Custas da apelação pelo apelado (artigo 527º nº 1 do Código de Processo Civil).
Guimarães, 17 de dezembro de 2018

Sandra Melo
Maria da Conceição Sampaio
Elisabete Coelho de Moura Alves

1- Admitindo esta situação, cf, entre outros e os já citados, os seguintes acórdãos:
do Supremo Tribunal de Justiça, no proc 0851233 de 03/31/2008, “Apesar de ser um só o título constitutivo da propriedade horizontal de um determinado edifício, nada obsta que, havendo partes desse edifício que estão devidamente delimitadas e definidas fisicamente, com entradas próprias, com zonas comuns próprias, se organizem vários condomínios para essas várias partes (torres, blocos ou conjunto de fracções).”

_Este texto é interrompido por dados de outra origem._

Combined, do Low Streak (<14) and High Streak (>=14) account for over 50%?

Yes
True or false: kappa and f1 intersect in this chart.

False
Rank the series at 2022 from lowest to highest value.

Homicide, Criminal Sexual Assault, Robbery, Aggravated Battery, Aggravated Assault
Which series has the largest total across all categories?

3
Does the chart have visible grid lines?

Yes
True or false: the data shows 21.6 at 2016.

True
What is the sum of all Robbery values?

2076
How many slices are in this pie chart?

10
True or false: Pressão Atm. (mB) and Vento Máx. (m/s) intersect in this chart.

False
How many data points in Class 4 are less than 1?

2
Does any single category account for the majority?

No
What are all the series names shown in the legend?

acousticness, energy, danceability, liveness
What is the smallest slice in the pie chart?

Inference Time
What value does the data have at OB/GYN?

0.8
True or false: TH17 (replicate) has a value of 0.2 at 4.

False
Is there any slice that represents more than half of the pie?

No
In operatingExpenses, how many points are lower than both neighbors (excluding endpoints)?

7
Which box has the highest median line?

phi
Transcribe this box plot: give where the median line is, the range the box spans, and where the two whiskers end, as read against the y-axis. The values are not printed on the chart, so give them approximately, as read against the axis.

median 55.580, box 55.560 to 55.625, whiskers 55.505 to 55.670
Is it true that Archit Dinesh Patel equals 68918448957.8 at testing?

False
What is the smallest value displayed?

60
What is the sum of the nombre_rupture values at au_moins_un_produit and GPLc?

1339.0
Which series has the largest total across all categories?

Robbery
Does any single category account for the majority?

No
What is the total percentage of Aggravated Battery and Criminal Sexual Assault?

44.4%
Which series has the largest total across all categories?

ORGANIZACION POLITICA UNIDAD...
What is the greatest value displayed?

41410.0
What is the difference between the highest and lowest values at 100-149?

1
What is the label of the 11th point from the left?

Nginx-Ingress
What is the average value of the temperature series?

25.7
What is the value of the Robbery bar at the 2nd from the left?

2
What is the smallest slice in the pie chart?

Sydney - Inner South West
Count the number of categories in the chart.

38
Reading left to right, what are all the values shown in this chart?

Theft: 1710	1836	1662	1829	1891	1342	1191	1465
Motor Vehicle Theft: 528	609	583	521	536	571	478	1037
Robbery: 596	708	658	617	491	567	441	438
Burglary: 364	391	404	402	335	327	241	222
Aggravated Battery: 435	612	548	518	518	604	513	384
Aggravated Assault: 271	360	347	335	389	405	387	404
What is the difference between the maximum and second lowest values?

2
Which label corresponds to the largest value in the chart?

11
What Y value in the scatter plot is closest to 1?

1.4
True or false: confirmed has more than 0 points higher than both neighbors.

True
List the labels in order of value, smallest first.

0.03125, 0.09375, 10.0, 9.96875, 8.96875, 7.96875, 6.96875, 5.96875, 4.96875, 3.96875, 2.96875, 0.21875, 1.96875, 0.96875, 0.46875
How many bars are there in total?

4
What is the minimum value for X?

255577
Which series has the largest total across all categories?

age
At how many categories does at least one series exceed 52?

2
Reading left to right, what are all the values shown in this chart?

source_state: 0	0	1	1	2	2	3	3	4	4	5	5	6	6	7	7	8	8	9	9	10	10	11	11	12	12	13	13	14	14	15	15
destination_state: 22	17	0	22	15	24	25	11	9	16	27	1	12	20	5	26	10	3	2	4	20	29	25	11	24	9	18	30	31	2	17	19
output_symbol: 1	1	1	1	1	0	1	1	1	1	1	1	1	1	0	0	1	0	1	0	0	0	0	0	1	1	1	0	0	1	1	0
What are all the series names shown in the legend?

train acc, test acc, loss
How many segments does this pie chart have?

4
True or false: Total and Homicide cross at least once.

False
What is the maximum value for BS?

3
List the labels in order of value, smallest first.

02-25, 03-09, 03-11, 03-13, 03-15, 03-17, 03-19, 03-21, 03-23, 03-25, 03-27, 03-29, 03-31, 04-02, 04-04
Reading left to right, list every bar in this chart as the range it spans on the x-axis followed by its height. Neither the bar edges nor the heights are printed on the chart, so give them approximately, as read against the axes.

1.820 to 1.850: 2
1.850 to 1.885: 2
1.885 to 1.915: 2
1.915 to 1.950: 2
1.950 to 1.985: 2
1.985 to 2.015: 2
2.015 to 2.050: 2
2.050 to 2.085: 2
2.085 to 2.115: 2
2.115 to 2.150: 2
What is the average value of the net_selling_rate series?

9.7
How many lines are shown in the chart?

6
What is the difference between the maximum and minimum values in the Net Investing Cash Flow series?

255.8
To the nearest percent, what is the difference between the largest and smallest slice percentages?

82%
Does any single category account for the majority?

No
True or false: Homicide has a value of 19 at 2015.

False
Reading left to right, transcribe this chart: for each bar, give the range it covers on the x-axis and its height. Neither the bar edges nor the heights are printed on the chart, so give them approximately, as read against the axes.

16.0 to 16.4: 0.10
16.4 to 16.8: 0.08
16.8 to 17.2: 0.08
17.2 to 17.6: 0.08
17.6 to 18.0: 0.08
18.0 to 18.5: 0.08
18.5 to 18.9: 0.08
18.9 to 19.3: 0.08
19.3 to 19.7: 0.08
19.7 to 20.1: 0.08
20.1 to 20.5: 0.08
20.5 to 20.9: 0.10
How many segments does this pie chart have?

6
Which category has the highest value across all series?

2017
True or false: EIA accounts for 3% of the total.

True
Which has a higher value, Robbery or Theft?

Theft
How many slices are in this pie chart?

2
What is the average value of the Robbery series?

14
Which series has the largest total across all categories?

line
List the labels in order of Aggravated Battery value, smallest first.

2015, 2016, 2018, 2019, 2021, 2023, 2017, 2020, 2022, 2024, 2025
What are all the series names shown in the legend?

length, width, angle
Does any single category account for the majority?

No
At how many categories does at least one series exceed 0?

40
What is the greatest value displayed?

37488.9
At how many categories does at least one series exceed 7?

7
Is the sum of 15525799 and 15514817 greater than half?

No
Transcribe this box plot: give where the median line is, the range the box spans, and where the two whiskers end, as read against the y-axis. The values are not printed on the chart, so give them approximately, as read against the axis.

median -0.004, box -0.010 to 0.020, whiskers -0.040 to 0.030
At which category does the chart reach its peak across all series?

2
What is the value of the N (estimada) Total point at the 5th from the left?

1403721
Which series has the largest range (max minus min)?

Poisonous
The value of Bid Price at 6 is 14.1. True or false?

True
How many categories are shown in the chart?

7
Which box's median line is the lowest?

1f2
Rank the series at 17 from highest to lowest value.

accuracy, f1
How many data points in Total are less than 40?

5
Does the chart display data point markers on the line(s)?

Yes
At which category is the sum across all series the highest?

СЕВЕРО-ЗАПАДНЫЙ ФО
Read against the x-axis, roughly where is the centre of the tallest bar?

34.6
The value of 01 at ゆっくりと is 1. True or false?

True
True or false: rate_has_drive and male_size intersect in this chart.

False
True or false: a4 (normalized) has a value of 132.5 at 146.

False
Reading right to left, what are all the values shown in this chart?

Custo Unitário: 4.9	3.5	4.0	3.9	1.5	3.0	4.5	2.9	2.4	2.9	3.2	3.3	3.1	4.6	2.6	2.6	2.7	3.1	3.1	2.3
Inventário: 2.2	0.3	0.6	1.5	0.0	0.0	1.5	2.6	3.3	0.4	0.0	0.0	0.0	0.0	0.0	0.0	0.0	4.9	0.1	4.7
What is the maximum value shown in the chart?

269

Acórdão do Tribunal da Relação de Lisboa, no processo 17483-13.1T2SNT.L1-8, de 03/02/2017, “Existindo um centro comercial num bloco de edifícios, unificados pelo próprio centro comercial, e constituindo este um espaço perfeitamente delimitado, com funcionalidade própria, com fracções autónomas e partes comuns próprias, nada obsta à existência de um condomínio específico de tal centro comercial, deliberando os condóminos a constituição de autónomos órgãos de administração.”
do Tribunal da Relação do Porto: no processo nº 3361/09.2TBPVZ.P1, de 11/30/2015” I - Ainda que se trate de um só edifício, mas cuja configuração integre uma estrutura que se possa autonomizar em relação aos demais prédios, é possível constituir-se uma assembleia restrita de condóminos, com poderes administrativos para essa mesma estrutura a par do condomínio que pode e deve existir para o edifício como unidade predial. II - E, para esse efeito não é necessário que no título constitutivo da propriedade horizontal venham definidas as especificações que integram de modo autónomo esse mesmo edifício”; no processo 1859/09.1TBVLG.P1 de 03/11/2013” Embora o nosso ordenamento jurídico não obstaculize a existência de assembleia restrita de condóminos, podendo mesmo formar-se um condomínio autónomo, quando estamos confrontados com um só edifício, integrado num conjunto funcional de blocos, tal prerrogativa dependerá sempre da menção, no titulo constitutivo da propriedade horizontal, das respectivas especificidades, o que de resto, no caso “sub iudice”, não se verifica”. No processo nº: 0536908de 02/09/2006 É possível a constituição de mais de um condomínio, com administração própria para gerir as partes comuns que servem apenas determinada zona de um edifício, ainda que para este tenha sido constituída uma só propriedade horizontal.
1859/11.1YYPRT-B.P1, de10/16/2012 :”Goza de personalidade judiciária, relativamente a execução para cobrança de dívida pela comparticipação nas despesas comuns, o condomínio de parte de um prédio em propriedade horizontal, referente a espaço perfeitamente delimitado, com funcionalidade própria, fracções autónomas e partes comuns próprias, aprovado pela generalidade dos respectivos condóminos com vista à administração autónoma dessa mesma parte, sem prejuízo da coordenação da administração geral, não dependendo a sua constituição da especificação do título constitutivo da propriedade horizontal.”